▶ _ACTION ITEM_
Every line from the one with "right knee: (501, 1227)" to the one with "left back paw: (603, 1243)", including those two, is to be copied exactly; all other lines of the entries below are left out.

[Limb landmark coordinates]
◇ ◇ ◇ ◇ ◇

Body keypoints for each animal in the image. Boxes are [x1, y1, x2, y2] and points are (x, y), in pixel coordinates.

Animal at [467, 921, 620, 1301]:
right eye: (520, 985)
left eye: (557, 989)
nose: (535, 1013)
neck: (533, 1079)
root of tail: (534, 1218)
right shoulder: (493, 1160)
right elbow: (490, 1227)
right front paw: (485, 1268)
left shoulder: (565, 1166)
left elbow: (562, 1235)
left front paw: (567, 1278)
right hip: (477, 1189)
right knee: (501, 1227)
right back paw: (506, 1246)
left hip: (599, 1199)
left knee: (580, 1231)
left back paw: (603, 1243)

◇ ◇ ◇ ◇ ◇

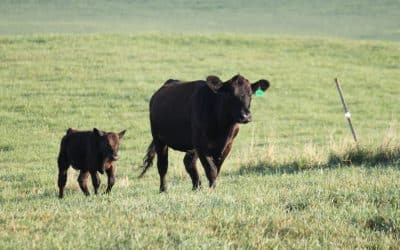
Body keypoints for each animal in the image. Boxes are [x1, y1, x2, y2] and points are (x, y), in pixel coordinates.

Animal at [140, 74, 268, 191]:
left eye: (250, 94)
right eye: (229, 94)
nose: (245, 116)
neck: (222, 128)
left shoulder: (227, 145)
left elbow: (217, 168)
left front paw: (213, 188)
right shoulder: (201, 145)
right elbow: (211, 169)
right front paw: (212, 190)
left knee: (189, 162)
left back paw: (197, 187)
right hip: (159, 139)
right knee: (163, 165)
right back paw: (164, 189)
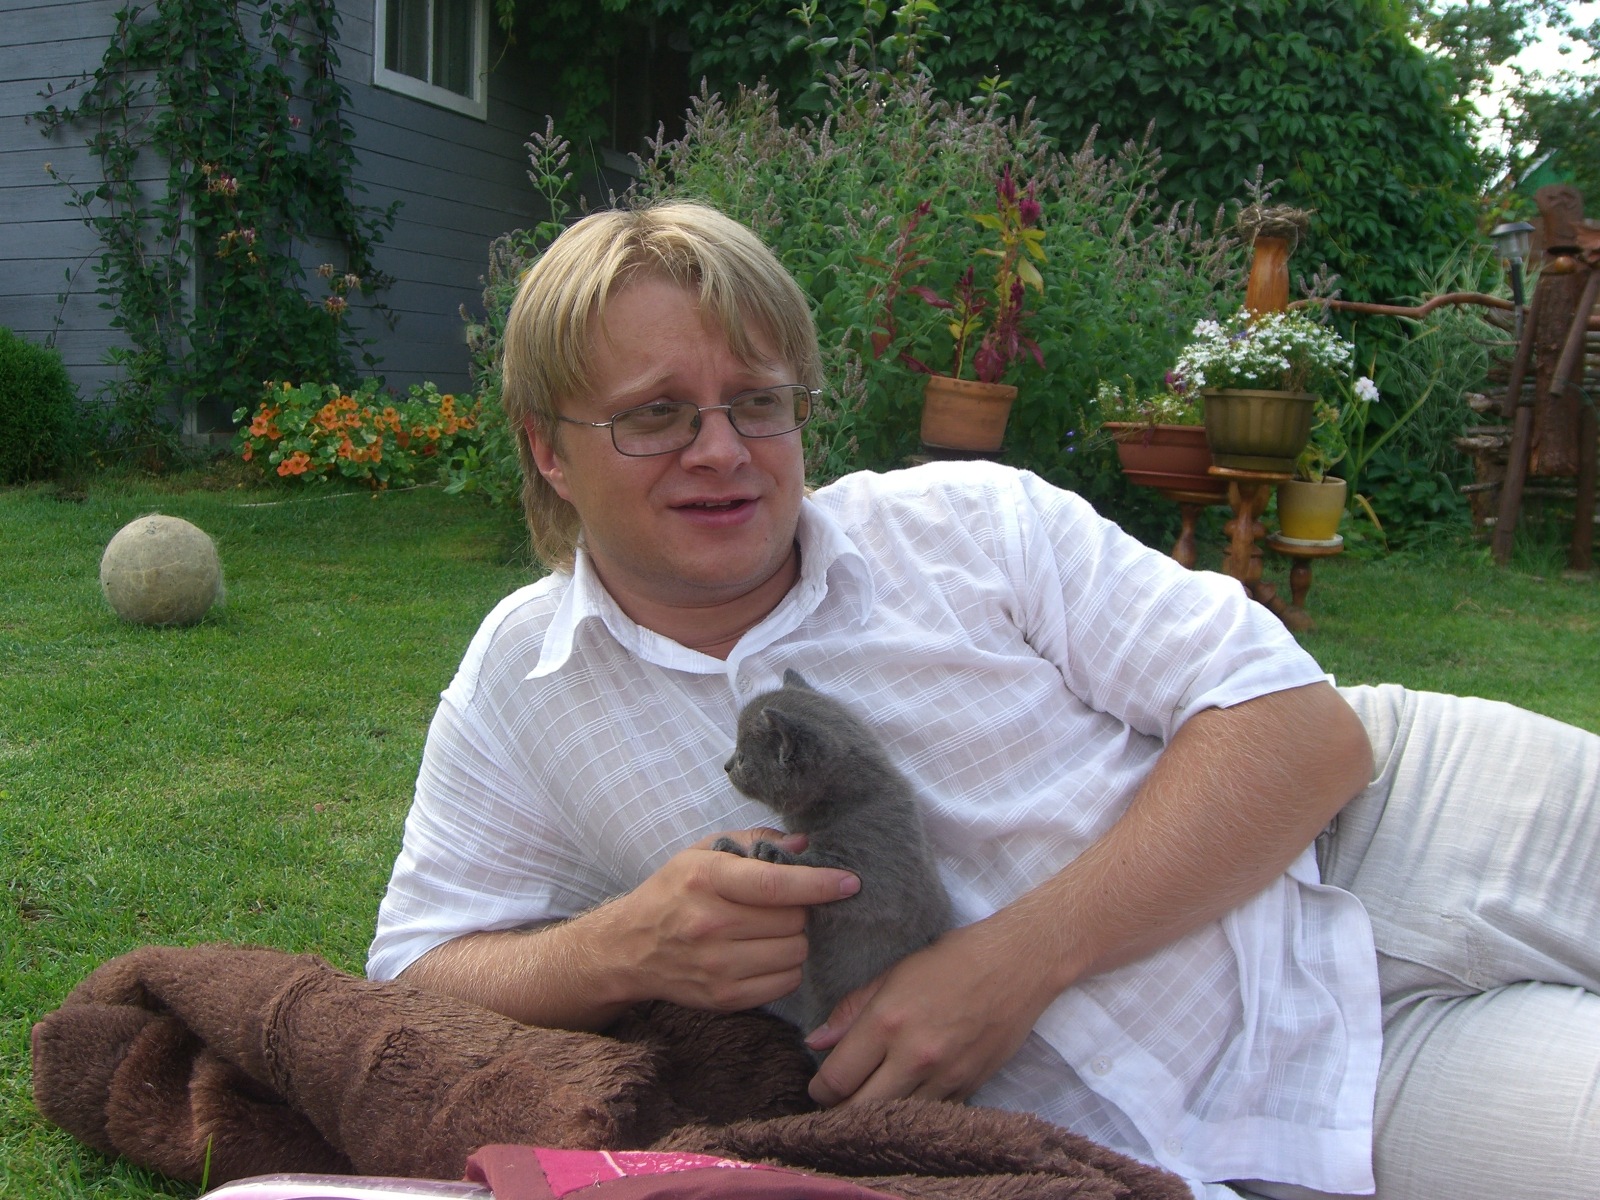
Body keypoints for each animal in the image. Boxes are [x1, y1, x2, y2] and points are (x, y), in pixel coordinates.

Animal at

◇ ◇ ◇ ◇ ◇

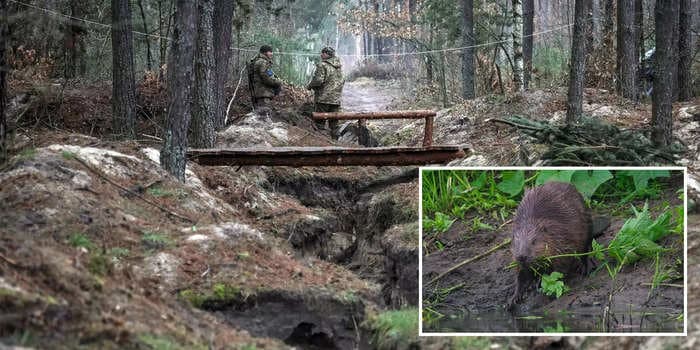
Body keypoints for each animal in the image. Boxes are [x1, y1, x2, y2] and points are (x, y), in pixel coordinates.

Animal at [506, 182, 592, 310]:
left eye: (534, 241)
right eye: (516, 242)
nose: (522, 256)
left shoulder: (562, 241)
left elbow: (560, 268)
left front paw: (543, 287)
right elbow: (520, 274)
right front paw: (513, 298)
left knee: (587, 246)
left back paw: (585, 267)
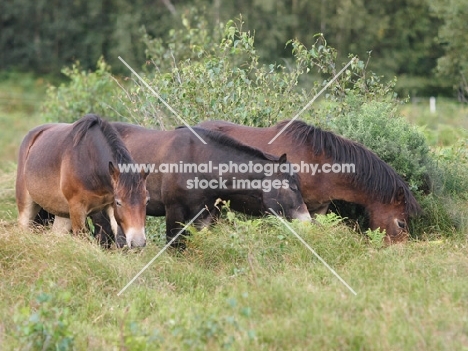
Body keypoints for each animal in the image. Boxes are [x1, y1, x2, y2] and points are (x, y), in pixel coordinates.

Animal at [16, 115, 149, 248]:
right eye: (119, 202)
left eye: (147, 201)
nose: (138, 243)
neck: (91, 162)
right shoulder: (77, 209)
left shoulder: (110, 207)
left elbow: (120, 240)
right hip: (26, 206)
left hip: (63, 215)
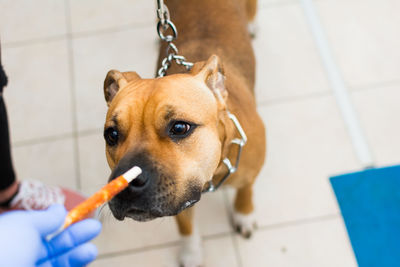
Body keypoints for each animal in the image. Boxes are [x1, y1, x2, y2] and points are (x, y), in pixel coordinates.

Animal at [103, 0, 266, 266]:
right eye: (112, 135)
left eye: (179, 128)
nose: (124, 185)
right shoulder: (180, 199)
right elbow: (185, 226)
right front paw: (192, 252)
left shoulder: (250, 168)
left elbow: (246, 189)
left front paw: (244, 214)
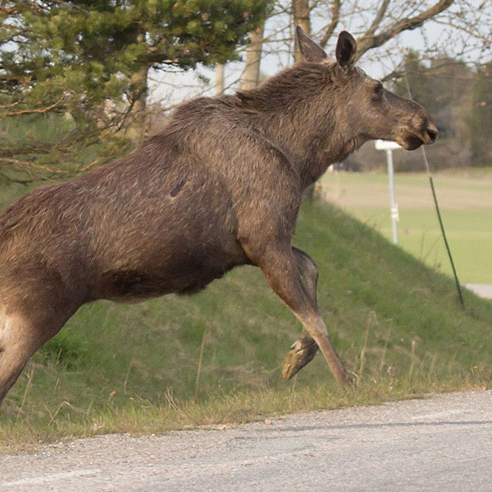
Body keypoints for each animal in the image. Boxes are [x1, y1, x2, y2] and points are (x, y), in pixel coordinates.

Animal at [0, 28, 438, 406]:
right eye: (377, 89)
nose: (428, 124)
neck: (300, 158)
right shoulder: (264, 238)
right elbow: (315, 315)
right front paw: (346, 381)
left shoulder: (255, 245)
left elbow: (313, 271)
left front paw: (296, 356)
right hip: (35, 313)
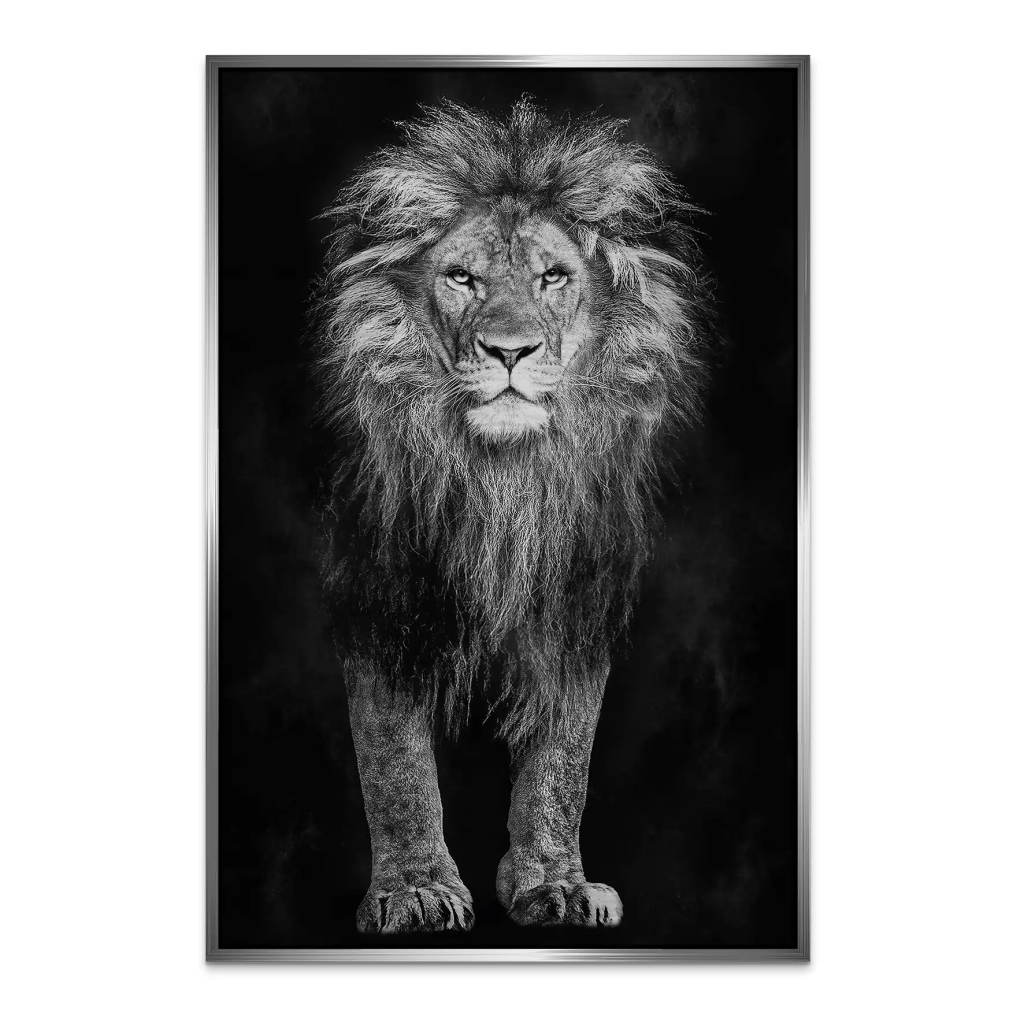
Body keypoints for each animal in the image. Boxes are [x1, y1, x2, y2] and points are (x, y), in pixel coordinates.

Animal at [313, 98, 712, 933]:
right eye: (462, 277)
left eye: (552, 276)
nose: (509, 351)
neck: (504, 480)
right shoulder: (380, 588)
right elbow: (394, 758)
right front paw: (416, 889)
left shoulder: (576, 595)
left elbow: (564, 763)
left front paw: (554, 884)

◇ ◇ ◇ ◇ ◇

▶ _ANSWER SPACE_
right knee: (501, 1227)
right back paw: (506, 1246)
left hip: (599, 1199)
left knee: (580, 1231)
left back paw: (603, 1243)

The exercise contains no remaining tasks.